| I picked the perfect time to read Step on a Crack: when my head was thick with a cold and any book presenting an intellectual challenge was beyond me.
By most standards, this book is a disappointing read. The characters are one-dimensional; the plot is implausible and shot through with holes. The quick pace, however, kept me hanging on till the end. With its myriad faults, it misses the acceptable range, but if you’re looking for mind candy, Step on a Crack fits the bill.
Former President and First Lady Stephen and Caroline Hopkins are having a romantic anniversary dinner at a posh New York restaurant. Caroline takes one bite and goes into respiratory distress. She’s rushed to the hospital, but nothing can be done to save her.

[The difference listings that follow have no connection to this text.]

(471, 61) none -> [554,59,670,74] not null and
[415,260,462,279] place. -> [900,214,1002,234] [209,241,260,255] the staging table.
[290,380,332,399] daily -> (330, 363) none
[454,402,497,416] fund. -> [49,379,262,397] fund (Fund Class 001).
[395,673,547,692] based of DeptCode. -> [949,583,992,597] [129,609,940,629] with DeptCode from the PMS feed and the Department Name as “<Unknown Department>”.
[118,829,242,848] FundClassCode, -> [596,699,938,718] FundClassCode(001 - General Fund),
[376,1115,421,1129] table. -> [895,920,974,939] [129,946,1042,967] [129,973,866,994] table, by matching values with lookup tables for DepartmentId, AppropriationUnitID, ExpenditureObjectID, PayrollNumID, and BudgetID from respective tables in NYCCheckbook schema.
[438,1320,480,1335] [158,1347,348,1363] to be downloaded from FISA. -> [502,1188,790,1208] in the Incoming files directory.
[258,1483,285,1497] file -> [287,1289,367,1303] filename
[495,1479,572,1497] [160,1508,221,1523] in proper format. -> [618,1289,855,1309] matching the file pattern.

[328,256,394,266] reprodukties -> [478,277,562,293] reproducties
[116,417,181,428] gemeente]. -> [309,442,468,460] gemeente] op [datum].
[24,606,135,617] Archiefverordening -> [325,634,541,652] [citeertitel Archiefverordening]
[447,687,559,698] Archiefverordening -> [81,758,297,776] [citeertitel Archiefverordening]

Narrator Michael Bennett is a homicide detective with the NYPD. Previously, he’d been on the Hostage Negotiation Team. His beloved wife Maeve is hospitalized with terminal cancer. They have ten (that’s right: ten!) multi-ethnic, adopted children. Mike is surprised and grateful when Mary Catherine, an au pair from Ireland, shows up at his door to help run the household. His grandfather Seamus, a priest, also lends a hand.
Caroline Hopkins’s funeral is held at St. Patrick’s Cathedral on Fifth Avenue. In attendance are many A-list celebrities. During the service, a group of hooded monks walk down the center aisle. They pull out high power weapons and take the entire assemblage hostage.
Mike is called to the scene. No one quite knows what has happened other than that three thousand people – mostly celebrities and VIPs – are being held hostage. Is this a terrorist attack? How could this happen at Caroline Hopkins’s funeral with its heavy security?
The FBI, headed by negotiation expert Paul Martelli, arrive shortly afterwards. Martelli literally wrote the book on handling such situations. The various authorities wait anxiously for some communication of demands from the hostage-takers. When the call comes, Mike speaks with a man who identifies himself as Jack, but the usual hostage negotiation techniques seem ineffectual.
Caught in a vise between competing demands, Mike struggles to end the hostage crisis and manage his personal family crisis, all at the same time.
And if that isn’t enough, it’s only a few days before Christmas, and the ten Bennett kids are in the Christmas pageant.
James Patterson has teamed with a co-author to crank out a novel that mixes the ingredients of a made-for-TV crime drama and a Lifetime-TV-tear-jerker-of-the-week. The result is predictably unimpressive. The chapters are short, the logic is weak. (What are the chances that the only politicians or government officials at the funeral of a former First Lady would be her husband and the mayor of New York?). The dying wife is heroic, the kids are preternaturally adorable, the priest grandfather is straight out of central casting (think of Barry Fitzgerald in Going My Way), the whodunit is completely over the top. The hostage drama scenes provide some needed tension and momentum, but they’re bogged down by the weight of the rest of the story line.
It seems likely that this is just the first installment in a series starring Mike Bennett and family. I won’t be waiting for the next installment with bated breath and I theorize that Step on a Crack will work best for readers who are totally nonjudgmental or who, like me, are too sick to quibble.